Study material START

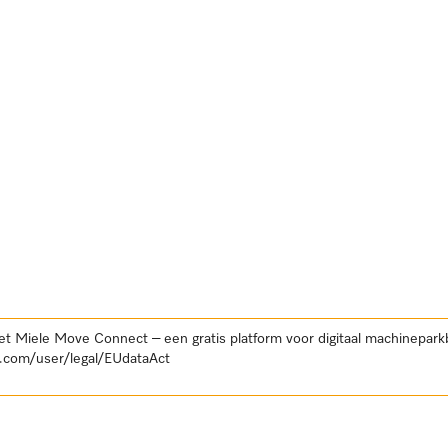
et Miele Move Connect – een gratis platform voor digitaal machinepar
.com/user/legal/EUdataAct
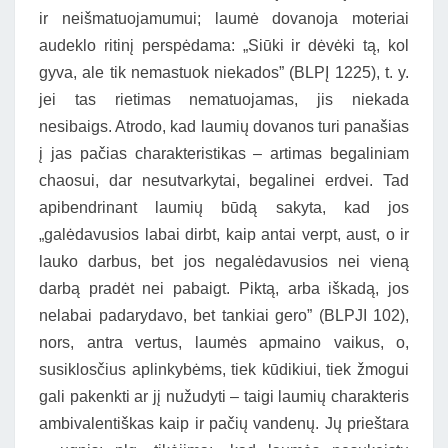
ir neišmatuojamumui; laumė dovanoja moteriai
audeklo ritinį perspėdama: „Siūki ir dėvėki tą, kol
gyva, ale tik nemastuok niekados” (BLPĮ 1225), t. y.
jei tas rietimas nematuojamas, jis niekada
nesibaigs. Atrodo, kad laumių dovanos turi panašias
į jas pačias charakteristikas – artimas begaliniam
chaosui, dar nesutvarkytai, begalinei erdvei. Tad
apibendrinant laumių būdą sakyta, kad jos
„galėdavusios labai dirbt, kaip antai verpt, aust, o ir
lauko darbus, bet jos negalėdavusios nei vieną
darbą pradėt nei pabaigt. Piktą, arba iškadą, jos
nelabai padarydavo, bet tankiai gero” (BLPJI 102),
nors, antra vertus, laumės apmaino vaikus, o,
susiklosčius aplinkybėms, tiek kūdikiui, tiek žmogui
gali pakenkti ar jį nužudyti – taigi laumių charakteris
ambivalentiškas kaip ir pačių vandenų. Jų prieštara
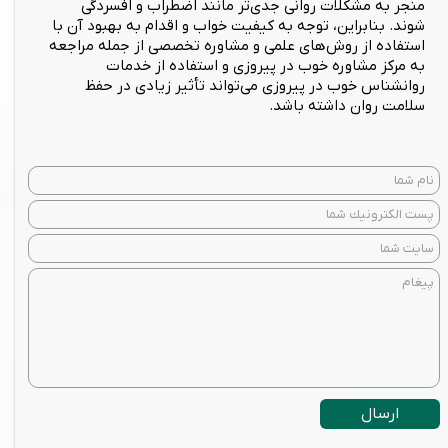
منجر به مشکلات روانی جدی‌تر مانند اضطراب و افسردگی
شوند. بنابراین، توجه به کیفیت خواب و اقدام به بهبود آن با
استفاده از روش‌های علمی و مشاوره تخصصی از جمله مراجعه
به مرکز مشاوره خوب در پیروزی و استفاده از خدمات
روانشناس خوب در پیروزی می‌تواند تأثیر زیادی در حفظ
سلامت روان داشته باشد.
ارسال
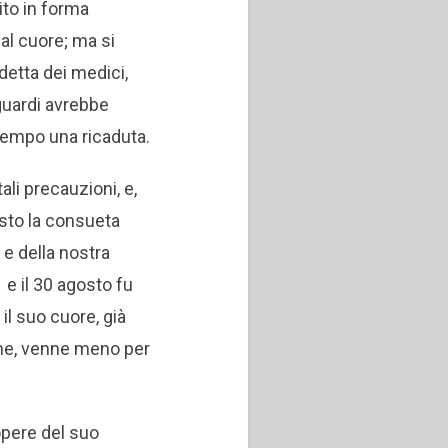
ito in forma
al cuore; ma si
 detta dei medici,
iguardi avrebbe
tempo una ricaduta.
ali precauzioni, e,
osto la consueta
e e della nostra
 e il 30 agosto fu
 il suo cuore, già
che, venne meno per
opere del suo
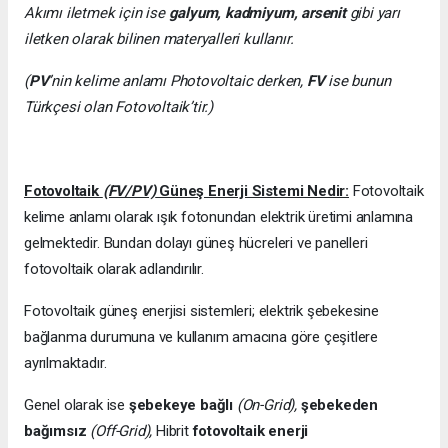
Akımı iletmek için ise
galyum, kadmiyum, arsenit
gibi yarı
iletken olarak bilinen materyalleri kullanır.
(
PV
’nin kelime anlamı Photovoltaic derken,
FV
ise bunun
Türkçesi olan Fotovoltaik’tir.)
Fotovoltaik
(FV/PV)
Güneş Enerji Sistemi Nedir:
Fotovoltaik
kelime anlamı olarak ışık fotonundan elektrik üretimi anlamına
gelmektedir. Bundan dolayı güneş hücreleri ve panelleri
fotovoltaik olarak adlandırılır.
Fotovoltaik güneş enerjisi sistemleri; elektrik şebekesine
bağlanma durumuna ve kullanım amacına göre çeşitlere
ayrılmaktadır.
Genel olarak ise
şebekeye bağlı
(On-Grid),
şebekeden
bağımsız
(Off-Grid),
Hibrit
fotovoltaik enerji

Study material END
Study material START

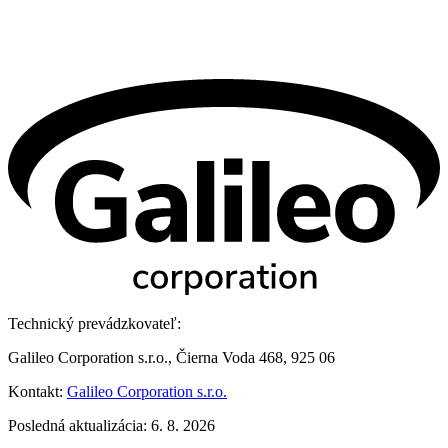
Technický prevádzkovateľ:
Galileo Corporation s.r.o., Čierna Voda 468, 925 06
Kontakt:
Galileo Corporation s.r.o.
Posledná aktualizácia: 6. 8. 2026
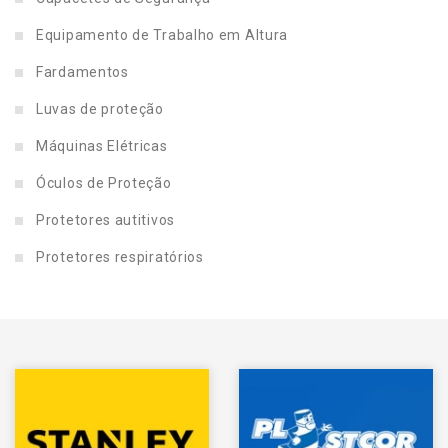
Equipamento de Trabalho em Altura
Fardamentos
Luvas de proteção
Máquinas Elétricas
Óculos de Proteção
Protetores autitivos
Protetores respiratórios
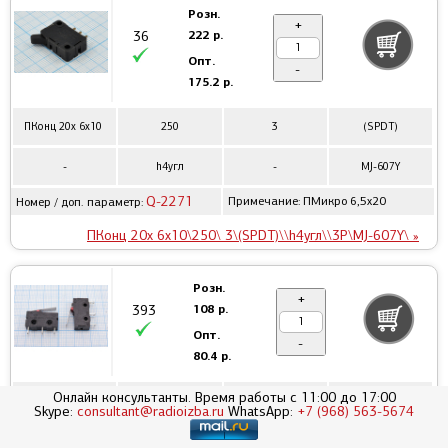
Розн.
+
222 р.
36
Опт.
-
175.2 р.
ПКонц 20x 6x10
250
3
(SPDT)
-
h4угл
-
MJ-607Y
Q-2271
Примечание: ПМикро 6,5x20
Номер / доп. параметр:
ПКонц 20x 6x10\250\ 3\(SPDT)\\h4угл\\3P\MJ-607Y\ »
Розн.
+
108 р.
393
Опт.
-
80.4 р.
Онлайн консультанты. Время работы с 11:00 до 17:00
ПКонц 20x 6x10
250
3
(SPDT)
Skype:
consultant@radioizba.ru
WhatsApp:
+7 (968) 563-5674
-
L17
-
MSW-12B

Study material END

> _Exercise aim_
Give only the lines from the one holding "Genel olarak ise" through the one holding "fotovoltaik enerji", each restated exactly as it appears above.

> _Your solution_
Genel olarak ise
şebekeye bağlı
(On-Grid),
şebekeden
bağımsız
(Off-Grid),
Hibrit
fotovoltaik enerji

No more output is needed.